Oh, Isaac allowed William to continue to live in the house. But the very next day he laid claim to everything else that Scarborough still owned, including his shares of the steamship Savannah.
Once back in America The Savannah was stripped of her boilers and put back into service as a standard packet sailing ship. She was a failure at that too. In November 1821, in a gale, she ran aground and broke up off of Long Island, New York. Gee, I hope she was insured.

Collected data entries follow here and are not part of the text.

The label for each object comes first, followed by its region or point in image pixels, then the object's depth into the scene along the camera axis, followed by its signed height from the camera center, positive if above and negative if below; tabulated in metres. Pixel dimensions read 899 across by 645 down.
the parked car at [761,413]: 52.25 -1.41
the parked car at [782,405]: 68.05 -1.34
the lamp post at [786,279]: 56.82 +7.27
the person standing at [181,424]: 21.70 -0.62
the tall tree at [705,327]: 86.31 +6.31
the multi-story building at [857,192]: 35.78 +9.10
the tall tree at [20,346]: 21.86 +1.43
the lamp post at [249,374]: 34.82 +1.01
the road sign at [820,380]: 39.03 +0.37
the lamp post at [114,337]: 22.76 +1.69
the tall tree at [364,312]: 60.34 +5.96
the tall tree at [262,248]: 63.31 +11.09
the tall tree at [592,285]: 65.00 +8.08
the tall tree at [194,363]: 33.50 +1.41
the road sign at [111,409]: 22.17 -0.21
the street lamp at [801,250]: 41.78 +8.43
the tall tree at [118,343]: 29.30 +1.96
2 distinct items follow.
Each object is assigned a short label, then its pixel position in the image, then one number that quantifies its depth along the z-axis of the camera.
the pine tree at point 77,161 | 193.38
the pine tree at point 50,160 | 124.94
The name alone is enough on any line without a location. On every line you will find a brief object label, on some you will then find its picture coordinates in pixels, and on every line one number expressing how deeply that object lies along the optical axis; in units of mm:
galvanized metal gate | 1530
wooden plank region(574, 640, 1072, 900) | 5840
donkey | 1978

Stephen Vail, whose Speedwell Iron Works had installed the engine on the Savannah, was still owed $3,527.84 for his work. He never got paid. Moses Rogers went back to work running a dull coastal steamer, the “Pee Dee”.  He died of yellow fever at Georgetown, South Carolina on 15 November, 1821, at the age of 42.  And somehow I am sure a contributing factor to his early death was his loss of faith in The Savannah.
William Scarborough, the inspiration for this noble misadventure, lived out the rest of his life in his own home, (thanks to his brother-in-law), even leaving it to his daughter in his will, just as if he still owned it. He died in 1838, at the ripe old age of 62 and is buried in the Colonial Park Cemetery in Savannah.  Honestly, his grave looks more like a homemade backyard barbecue.
His home is still standing. It's address is now 42 Martin Luther King Jr. Boulevard, an address which might take some explaining to an old slave holder from 1818. But the building now houses "The Savannah “Ships of the Sea” Maritime Museum" (above), featuring a model of that amazing failure, the steamship Savannah. And that should make the old man proud.
The steamship Savannah (above) was a good idea. But like most ideas, good and bad, it was judged a failure. Nobody got rich off the Savannah and most people associated with her went broke. And that is why they should be remembered. It's the way capitalism is supposed to move forward.  If death is required to give life meaning, then failure is required to give capitalism meaning. 
And somebody should explain that to the Wall Street Bankers and the Health Care Leeches who think they are entitled to suck America dry so they can avoid going broke. Please remember, luck should always part of the balance sheet. The S.S. Savannah should serve as yet another reminder of that.